WORK REQUIRED: Find the lines below that include the word "configureren" and report how many there are, with no other text.

[Stored data entries]
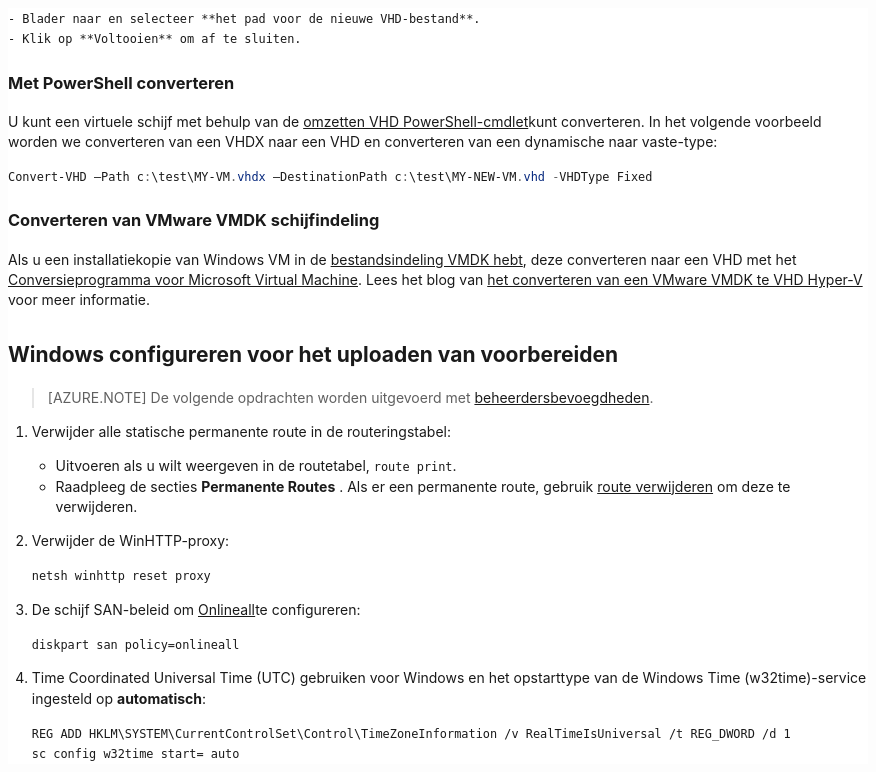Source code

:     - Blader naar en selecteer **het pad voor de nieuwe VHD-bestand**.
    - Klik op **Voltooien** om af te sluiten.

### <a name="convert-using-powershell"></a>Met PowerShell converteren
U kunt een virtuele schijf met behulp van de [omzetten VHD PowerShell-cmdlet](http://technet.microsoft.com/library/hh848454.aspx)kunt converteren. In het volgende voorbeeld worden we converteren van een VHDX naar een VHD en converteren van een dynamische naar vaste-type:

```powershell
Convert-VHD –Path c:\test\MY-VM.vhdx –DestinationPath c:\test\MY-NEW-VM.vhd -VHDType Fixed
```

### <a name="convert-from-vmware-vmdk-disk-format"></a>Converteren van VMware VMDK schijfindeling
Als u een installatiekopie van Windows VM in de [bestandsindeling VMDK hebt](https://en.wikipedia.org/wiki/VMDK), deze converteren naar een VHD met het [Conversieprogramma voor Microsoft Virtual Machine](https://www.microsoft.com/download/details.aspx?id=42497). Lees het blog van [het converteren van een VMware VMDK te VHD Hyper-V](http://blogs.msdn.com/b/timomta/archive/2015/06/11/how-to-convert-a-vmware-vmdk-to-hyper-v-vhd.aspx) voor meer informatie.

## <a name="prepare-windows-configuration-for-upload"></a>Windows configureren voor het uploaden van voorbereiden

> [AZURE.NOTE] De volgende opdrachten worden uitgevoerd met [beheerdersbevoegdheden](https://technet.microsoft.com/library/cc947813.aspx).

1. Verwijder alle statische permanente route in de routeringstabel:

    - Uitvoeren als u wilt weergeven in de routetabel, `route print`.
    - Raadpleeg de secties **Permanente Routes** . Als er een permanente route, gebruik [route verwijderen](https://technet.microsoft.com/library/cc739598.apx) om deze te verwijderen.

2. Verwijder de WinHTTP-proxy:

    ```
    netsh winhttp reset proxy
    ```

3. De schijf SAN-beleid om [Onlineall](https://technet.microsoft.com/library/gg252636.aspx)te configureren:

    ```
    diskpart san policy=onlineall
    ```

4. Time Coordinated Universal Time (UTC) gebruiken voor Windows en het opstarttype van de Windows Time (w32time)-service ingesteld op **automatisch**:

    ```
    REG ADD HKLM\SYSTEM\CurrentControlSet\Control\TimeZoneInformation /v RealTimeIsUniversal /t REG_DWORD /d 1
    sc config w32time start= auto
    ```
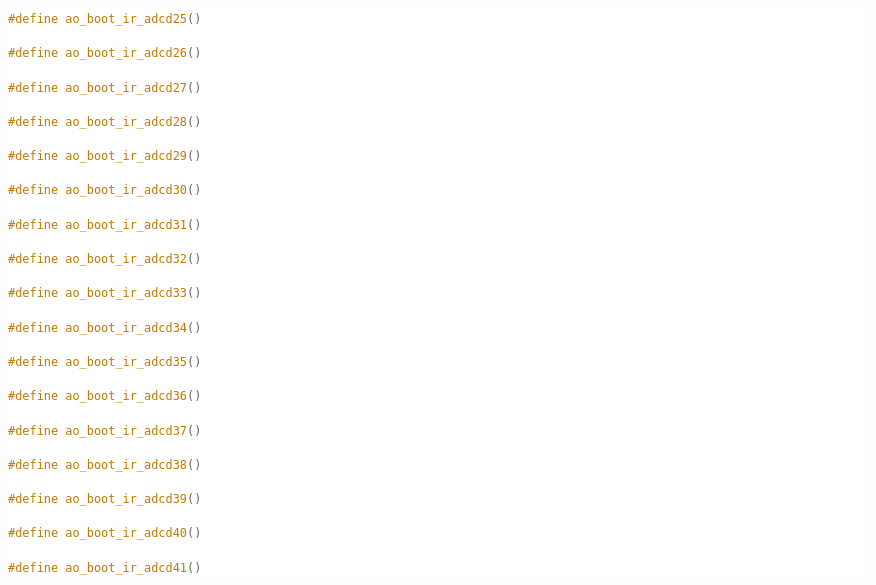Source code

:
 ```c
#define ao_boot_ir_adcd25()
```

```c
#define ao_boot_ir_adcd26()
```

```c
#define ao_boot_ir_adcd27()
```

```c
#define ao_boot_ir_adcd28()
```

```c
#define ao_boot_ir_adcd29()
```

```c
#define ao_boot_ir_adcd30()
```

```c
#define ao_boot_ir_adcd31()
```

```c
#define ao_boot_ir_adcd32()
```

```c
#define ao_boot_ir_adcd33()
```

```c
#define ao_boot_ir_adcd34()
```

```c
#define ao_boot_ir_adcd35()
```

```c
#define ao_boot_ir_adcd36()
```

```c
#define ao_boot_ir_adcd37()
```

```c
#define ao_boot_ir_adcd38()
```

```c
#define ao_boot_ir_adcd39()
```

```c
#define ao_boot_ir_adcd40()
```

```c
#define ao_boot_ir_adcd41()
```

EXPECTED ANSWER: 2